- [THE TASK]: Please return every line in the following data that includes the string "aplikace".

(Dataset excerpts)
+++

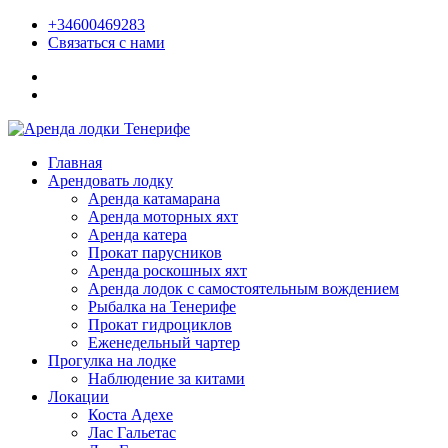
+34600469283
Связаться с нами
Главная
Арендовать лодку
Аренда катамарана
Аренда моторных яхт
Аренда катера
Прокат парусников
Аренда роскошных яхт
Аренда лодок с самостоятельным вождением
Рыбалка на Тенерифе
Прокат гидроциклов
Еженедельный чартер
Прогулка на лодке
Наблюдение за китами
Локации
Коста Адехе
Лас Гальетас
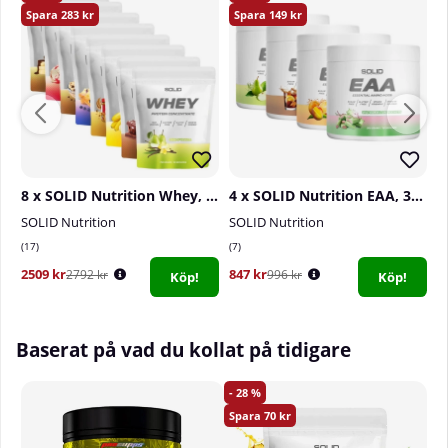
283
149
8 x SOLID Nutrition Whey, 750 g
4 x SOLID Nutrition EAA, 300 g
SOLID Nutrition
SOLID Nutrition
D
17
7
0
2509 kr
847 kr
2
2792 kr
996 kr
Köp!
Köp!
Baserat på vad du kollat på tidigare
28
70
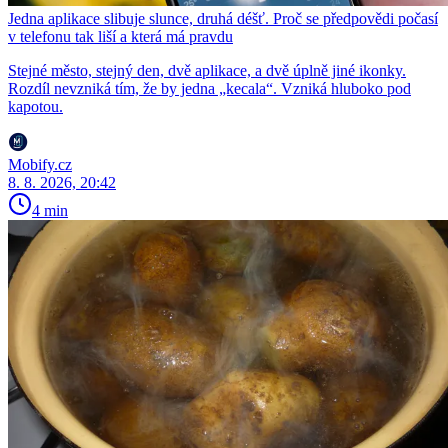
Jedna aplikace slibuje slunce, druhá déšť. Proč se předpovědi počasí
v telefonu tak liší a která má pravdu
Stejné město, stejný den, dvě aplikace, a dvě úplně jiné ikonky.
Rozdíl nevzniká tím, že by jedna „kecala“. Vzniká hluboko pod
kapotou.
Mobify.cz
8. 8. 2026, 20:42
4 min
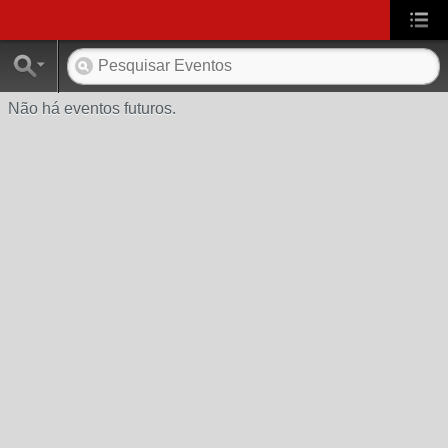
Não há eventos futuros.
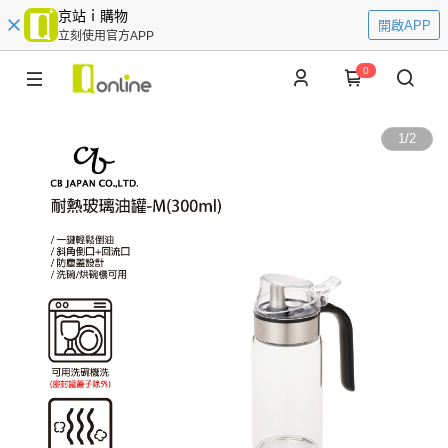
京站ｉ購物
開啟APP
立刻使用官方APP
0
1
/
2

+++

- [TASK RESPONSE]:
Jedna aplikace slibuje slunce, druhá déšť. Proč se předpovědi počasí
Stejné město, stejný den, dvě aplikace, a dvě úplně jiné ikonky.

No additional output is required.